- _What to work on_
The response should reproduce exactly the lines from the top of the listing below through the one that contains "промежуточной и общей ликвидности.", and nothing else; pictures do not belong in it.

- _Extracted records_
»»

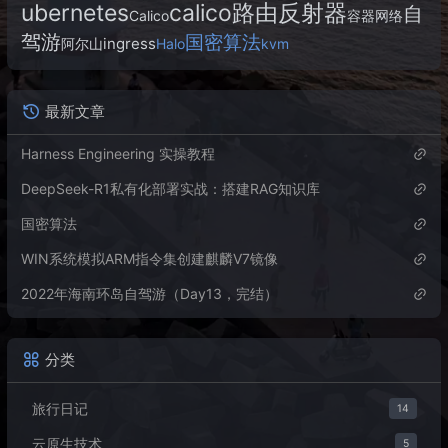
ubernetes
calico路由反射器
自
Calico
容器网络
驾游
国密算法
ingress
阿尔山
Halo
kvm
最新文章
Harness Engineering 实操教程
DeepSeek-R1私有化部署实战：搭建RAG知识库
国密算法
WIN系统模拟ARM指令集创建麒麟V7镜像
2022年海南环岛自驾游（Day13，完结）
分类
旅行日记
14
云原生技术
5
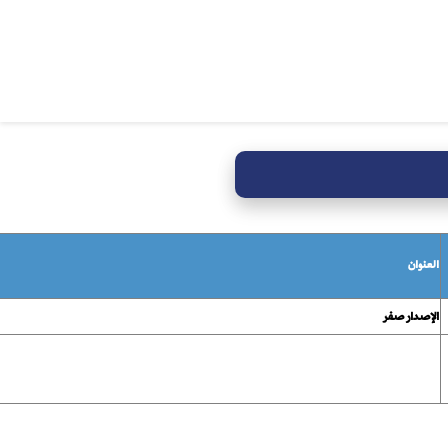
العنوان
الإصدار صفر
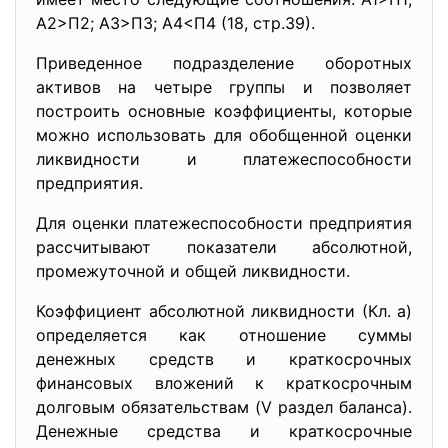
A2>П2; A3>П3; A4<П4 (18, стр.39).
Приведенное подразделение оборотных
активов на четыре группы и позволяет
построить основные коэффициенты, которые
можно использовать для обобщенной оценки
ликвидности и платежеспособности
предприятия.
Для оценки платежеспособности предприятия
рассчитывают показатели абсолютной,
промежуточной и общей ликвидности.
Коэффициент абсолютной ликвидности (Кл. а)
определяется как отношение суммы
денежных средств и краткосрочных
финансовых вложений к краткосрочным
долговым обязательствам (V раздел баланса).
Денежные средства и краткосрочные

««

- _Written reply_
ubernetes
calico路由反射器
自
Calico
容器网络
驾游
国密算法
ingress
阿尔山
Halo
kvm
最新文章
Harness Engineering 实操教程
DeepSeek-R1私有化部署实战：搭建RAG知识库
国密算法
WIN系统模拟ARM指令集创建麒麟V7镜像
2022年海南环岛自驾游（Day13，完结）
分类
旅行日记
14
云原生技术
5
العنوان
الإصدار صفر
A2>П2; A3>П3; A4<П4 (18, стр.39).
Приведенное подразделение оборотных
активов на четыре группы и позволяет
построить основные коэффициенты, которые
можно использовать для обобщенной оценки
ликвидности и платежеспособности
предприятия.
Для оценки платежеспособности предприятия
рассчитывают показатели абсолютной,
промежуточной и общей ликвидности.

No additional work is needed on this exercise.